▶ [WRITTEN TASK]:
Please copy out, word for word, the lines of the records from the very first one through the line containing "collector number: 1707", both ends included.

━━━━━ EXCERPTED DATA ━━━━━

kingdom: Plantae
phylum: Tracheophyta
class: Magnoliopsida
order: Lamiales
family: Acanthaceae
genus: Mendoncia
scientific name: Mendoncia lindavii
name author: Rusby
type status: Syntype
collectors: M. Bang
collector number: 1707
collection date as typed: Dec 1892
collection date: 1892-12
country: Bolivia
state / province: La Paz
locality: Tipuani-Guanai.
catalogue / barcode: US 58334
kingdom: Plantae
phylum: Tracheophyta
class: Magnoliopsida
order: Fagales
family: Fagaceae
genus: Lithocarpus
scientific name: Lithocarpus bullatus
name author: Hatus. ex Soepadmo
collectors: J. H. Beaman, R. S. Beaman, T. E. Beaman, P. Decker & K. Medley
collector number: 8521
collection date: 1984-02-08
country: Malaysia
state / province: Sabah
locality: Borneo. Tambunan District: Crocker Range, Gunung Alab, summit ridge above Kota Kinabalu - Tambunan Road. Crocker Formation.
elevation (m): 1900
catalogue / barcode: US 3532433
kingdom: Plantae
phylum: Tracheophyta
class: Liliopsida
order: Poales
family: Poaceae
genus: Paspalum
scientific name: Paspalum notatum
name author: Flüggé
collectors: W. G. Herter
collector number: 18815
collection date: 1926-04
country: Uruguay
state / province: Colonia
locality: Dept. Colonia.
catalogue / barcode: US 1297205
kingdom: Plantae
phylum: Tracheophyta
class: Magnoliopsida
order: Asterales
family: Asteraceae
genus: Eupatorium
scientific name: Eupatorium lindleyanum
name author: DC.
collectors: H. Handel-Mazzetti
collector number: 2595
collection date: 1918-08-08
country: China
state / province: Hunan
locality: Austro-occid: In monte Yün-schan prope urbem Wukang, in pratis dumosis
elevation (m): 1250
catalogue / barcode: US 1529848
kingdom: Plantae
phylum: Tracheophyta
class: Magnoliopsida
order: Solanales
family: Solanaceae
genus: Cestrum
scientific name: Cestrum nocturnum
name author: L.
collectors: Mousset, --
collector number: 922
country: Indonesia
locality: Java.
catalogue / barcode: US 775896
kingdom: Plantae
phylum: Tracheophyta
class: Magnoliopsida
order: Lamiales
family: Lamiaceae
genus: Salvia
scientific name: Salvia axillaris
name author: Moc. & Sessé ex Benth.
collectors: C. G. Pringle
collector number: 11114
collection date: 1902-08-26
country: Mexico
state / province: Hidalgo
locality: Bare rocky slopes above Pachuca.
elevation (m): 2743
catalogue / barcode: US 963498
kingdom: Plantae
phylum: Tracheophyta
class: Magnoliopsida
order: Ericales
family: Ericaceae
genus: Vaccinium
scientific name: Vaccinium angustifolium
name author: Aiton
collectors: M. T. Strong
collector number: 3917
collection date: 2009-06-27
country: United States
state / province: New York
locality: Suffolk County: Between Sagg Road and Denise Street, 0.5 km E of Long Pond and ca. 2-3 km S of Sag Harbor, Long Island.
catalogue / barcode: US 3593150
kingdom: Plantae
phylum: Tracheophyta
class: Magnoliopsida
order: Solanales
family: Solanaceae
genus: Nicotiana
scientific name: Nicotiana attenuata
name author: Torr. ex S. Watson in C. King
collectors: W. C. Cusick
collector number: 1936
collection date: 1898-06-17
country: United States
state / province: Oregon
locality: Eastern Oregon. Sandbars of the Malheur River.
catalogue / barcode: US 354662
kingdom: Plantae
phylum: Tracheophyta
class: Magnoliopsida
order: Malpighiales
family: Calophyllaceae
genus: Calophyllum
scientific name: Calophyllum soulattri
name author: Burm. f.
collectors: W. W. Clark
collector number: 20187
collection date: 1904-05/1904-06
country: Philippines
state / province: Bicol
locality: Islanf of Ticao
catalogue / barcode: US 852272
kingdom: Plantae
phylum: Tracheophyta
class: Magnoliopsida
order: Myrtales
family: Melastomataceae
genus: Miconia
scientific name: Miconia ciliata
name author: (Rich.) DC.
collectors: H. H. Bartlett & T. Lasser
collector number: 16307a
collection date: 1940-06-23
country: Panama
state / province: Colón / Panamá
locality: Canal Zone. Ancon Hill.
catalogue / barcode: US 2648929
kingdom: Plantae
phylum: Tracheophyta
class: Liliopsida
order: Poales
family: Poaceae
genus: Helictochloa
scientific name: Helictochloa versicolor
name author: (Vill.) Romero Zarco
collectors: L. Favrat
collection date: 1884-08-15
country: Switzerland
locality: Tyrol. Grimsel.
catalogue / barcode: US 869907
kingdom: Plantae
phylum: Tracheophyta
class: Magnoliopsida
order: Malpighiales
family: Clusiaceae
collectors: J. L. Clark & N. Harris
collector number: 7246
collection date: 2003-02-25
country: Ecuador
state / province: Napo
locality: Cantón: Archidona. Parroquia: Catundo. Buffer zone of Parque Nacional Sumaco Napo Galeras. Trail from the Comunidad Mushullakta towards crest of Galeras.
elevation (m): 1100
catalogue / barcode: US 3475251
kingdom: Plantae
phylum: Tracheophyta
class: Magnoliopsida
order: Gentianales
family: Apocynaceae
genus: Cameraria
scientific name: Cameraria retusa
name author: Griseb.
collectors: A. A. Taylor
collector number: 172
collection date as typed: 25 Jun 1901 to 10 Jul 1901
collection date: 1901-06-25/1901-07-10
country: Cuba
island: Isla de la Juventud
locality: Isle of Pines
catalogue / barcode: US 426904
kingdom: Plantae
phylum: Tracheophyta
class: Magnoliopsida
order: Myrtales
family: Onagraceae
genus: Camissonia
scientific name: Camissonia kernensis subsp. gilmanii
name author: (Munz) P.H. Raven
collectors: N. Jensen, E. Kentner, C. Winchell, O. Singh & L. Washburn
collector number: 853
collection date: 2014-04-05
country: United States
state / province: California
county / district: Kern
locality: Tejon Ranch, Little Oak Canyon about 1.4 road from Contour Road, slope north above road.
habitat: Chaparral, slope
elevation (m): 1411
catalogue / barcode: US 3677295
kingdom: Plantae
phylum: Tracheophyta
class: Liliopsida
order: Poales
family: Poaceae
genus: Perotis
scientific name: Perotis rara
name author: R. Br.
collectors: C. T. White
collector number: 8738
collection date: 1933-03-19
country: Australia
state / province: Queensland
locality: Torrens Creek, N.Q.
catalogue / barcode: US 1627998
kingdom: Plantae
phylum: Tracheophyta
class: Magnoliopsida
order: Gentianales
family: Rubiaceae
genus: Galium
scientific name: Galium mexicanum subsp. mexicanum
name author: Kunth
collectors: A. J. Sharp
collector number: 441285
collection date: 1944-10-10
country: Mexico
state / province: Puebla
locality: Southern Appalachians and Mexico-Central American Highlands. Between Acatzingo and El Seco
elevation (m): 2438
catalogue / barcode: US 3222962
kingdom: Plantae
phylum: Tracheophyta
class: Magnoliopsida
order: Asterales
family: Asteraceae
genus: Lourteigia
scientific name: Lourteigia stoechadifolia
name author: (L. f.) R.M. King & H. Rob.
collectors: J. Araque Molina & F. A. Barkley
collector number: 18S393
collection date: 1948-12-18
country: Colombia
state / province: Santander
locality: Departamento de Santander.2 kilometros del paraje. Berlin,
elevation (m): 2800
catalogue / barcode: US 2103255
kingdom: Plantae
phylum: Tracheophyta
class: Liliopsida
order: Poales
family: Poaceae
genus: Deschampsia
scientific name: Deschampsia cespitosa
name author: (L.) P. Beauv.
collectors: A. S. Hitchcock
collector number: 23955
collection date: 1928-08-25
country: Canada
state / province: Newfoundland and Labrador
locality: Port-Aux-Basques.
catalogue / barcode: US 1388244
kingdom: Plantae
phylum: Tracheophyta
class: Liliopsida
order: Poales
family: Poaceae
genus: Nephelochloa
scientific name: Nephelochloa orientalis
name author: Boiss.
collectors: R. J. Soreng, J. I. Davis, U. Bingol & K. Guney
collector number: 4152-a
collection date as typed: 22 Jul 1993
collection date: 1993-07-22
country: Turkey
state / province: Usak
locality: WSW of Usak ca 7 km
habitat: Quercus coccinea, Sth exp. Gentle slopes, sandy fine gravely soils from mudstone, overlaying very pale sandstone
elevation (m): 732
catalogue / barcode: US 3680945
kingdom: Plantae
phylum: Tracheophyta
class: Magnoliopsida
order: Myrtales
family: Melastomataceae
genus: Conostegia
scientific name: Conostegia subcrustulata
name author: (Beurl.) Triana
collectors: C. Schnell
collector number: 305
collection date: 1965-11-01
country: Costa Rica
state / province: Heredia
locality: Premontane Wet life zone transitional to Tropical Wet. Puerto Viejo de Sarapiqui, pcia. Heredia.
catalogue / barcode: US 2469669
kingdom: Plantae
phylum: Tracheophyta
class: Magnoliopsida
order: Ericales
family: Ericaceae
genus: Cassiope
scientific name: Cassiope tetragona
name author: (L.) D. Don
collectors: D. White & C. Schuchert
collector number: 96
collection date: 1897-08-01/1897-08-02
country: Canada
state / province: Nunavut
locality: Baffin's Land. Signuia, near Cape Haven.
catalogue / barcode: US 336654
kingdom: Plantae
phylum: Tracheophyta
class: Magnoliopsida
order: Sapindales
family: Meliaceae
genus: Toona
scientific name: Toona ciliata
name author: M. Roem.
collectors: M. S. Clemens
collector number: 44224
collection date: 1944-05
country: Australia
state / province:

━━━━━

▶ [REPLY TO THE EXERCISE]:
kingdom: Plantae
phylum: Tracheophyta
class: Magnoliopsida
order: Lamiales
family: Acanthaceae
genus: Mendoncia
scientific name: Mendoncia lindavii
name author: Rusby
type status: Syntype
collectors: M. Bang
collector number: 1707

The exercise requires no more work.